Import a vector file from fastText
Download a fastText vector file in text format and unpack it:
wget https://s3-us-west-1.amazonaws.com/fasttext-vectors/word-vectors-v2/cc.de.300.vec.gz
gunzip cc.de.300.vec.gz
Download DISCO Builder:
wget http://www.linguatools.de/disco/DISCOBuilder-1.1.1.tar.bz2
tar jxf DISCOBuilder-1.1.1.tar.bz2
Convert the vector file into a DISCO DenseMatrix:
java -Xmx8g -cp DISCOBuilder-1.1.1/DISCOBuilder-1.1.1-all.jar de.linguatools.disco.builder.Import -in cc.de.300.vec -out cc.de.300.col.denseMatrix -wsType COL
Query the new DISCO word space from the command line with the DISCO API:
java -Xmx4g -jar ~/repos-linguatools/disco/build/libs/disco-3.0.0-all.jar cc.de.300.col.denseMatrix/cc.de.300-COL.denseMatrix -s Haus Wohnung COSINE
0.64413786
Java API
To include DISCO in your Maven or Gradle project see below or visit the DISCO page on JitPack.
Gradle
Add this to your build.gradle
file:
repositories {
maven { url 'https://jitpack.io' }
}
dependencies {
compile 'com.github.linguatools:disco:v3.0.0'
}
Maven
Add this to your pom.xml
file:
<repositories>
<repository>
<id>jitpack.io</id>
<url>https://jitpack.io</url>
</repository>
</repositories>
<dependency>
<groupId>com.github.linguatools</groupId>
<artifactId>disco</artifactId>
<version>v3.0.0</version>
</dependency>
Example Java code
DISCO disco = DISCO.load("cc.de.300-COL.denseMatrix");
float sim = disco.semanticSimilarity("Haus", "Häuschen",
DISCO.getVectorSimilarity(SimilarityMeasure.COSINE));
System.out.println("similarity between 'Haus' and 'Häuschen': "+sim);
// get word vector for "Haus" as map
Map<String,Float> wordVectorHaus = disco.getWordvector("Haus");
// get word embedding for "Haus" as float array
float[] wordEmbeddingHaus = ((DenseMatrix) disco).getWordEmbedding("Haus");
// solve analogy x is to "Frau" as "König" is to "Mann"
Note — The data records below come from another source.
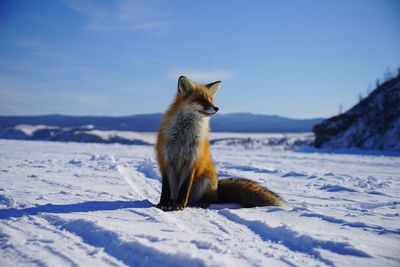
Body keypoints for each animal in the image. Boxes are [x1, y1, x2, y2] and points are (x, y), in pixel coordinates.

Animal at [156, 76, 284, 211]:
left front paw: (179, 205)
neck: (184, 136)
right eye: (201, 99)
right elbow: (165, 189)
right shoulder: (166, 159)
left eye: (211, 99)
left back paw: (200, 203)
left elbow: (185, 188)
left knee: (207, 200)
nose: (216, 108)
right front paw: (162, 204)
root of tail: (217, 189)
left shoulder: (192, 161)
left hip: (205, 180)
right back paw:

List<ReturnDataCol> result = Compositionality.solveAnalogy("Frau", "König", "Mann", disco);
Documentation
How to get word spaces for DISCO?
- import vector files (text format) from word2vec, GloVe or fastText using DISCO Builder. There are pre-computed vector files from fastText for 157 languages.
- you can download ready-to-use native DISCO word spaces (high-dimensional distributional count vectors) and DISCO word embeddings (low-dimensional predict vectors) imported from word2vec for several languages at http://www.linguatools.de/disco/disco-download_en.html.
- you can create your own high-dimensional distributional count vectors from a text corpus using DISCO Builder.
Features
- native Java API
- the API provides many useful methods for computing text similarity, solving analogies, clustering of similar words, compositional semantics, etc.
- efficient storage of high-dimensional sparse matrices (distributional count vectors) as well as low-dimensional dense matrices (word embeddings)
- higher-order word similarities can be stored and retrieved efficiently
- API is open source with Apache license.